G'day Eily,
++
I tried a few things independently; however, it appears that much of that is very similar to what you've done,
so I'll post it here for comparison.
"my @keys = keys %$hash_ref;" was one of my first thoughts and this appeared to be a definite winner.
I also tried inlining the results
(now discarded, but it was something like: "sub hrkeys () { keys %$hash_ref }"):
that proved to be slower than using "@keys".
I had code very similar to your "sum map ...";
although, I used sum0.
That appeared to be slower (even with the "map EXPR" form I used);
I suspect any gains from sum were overshadowed by losses from map;
I didn't investigate that any further.
I didn't think of caching.
That's a good idea, and might put "sum(0) map" back in the picture;
however, as you stated, that will depend on the OP's data (which hasn't been shown).
I dummied up some test data (based on the OP's description but, I'm sure, far from representative);
ran some basic timings; and included some sanity checking.

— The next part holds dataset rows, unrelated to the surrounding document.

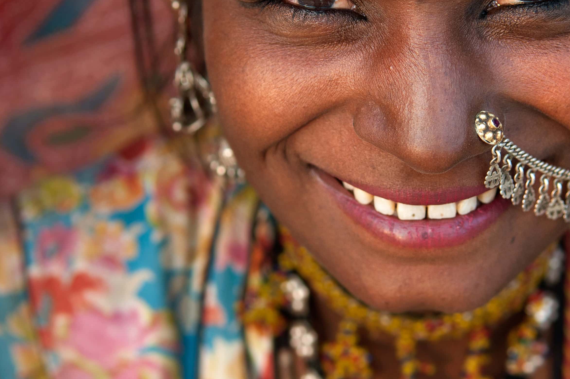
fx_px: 1391
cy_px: 158
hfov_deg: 23.1
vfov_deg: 15.5
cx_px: 311
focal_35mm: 88
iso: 250
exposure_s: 1/500
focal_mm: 32
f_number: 2.8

Here's the code I found to be fastest.
#!/usr/bin/env perl -l
use strict;
use warnings;
use Time::HiRes 'time';
my $hash_ref;
@$hash_ref{'a' .. 'j'} = 1 .. 10;
my $array_ref = [ ('v-w-x-y-z') x 2e6 ];
my $foo;
my $value = 0;
for my $outer ('v' .. 'z') {
$foo->{$outer}{$_}{value} = ++$value for 'a' .. 'j';
}
my $t0 = time;
op_code();
my $t1 = time;
printf "op_code: %.6f\n", $t1 - $t0;
kens_code();
my $t2 = time;
printf "kens_code: %.6f\n", $t2 - $t1;
print '*** Compare ***';
printf "kens/op: %.6f%%\n", (($t2 - $t1) / ($t1 - $t0)) * 100;
sub op_code {
my $bar;
foreach my $a (@{ $array_ref }) {
my $i = 0;
foreach my $b (split('-', $a)) {
foreach my $c (keys %{ $hash_ref }) {
$i += $foo->{$b}->{$c}->{'value'};
}
}
push @{ $bar->{$i} }, $a;
}
print '*** op_code ***';
print "@{[ $_, $#{$bar->{$_}}, $bar->{$_}[0] ]}" for keys %$bar;
}
sub kens_code {
my $bar;
my @keys = keys %$hash_ref;
for my $outer (@$array_ref) {
my $sum;
for my $inner (split /-/, $outer) {
for (@keys) {
$sum += $foo->{$inner}{$_}{value};
}
}
push @{$bar->{$sum}}, $outer;
}
print '*** kens_code ***';
print "@{[ $_, $#{$bar->{$_}}, $bar->{$_}[0] ]}" for keys %$bar;
}
The array, with two million elements, took about 30s (so it's roughly comparable to what the OP describes).
My code was typically shaving around 25-30% off of this.
I ran it quite a few times — here's a fairly representative run.
*** op_code ***
1275 1999999 v-w-x-y-z
op_code: 31.985272
*** kens_code ***
1275 1999999 v-w-x-y-z
kens_code: 23.075756
*** Compare ***
kens/op: 72.144941%
By the way, I totally agree with your comments re $a and $b: I only use those as special variables.
I'm not completely averse to single-letter variable names, such as $i for a loop index;
although, I do cringe when I find them liberally scattered through production code —
meaningful names are a much better choice.
|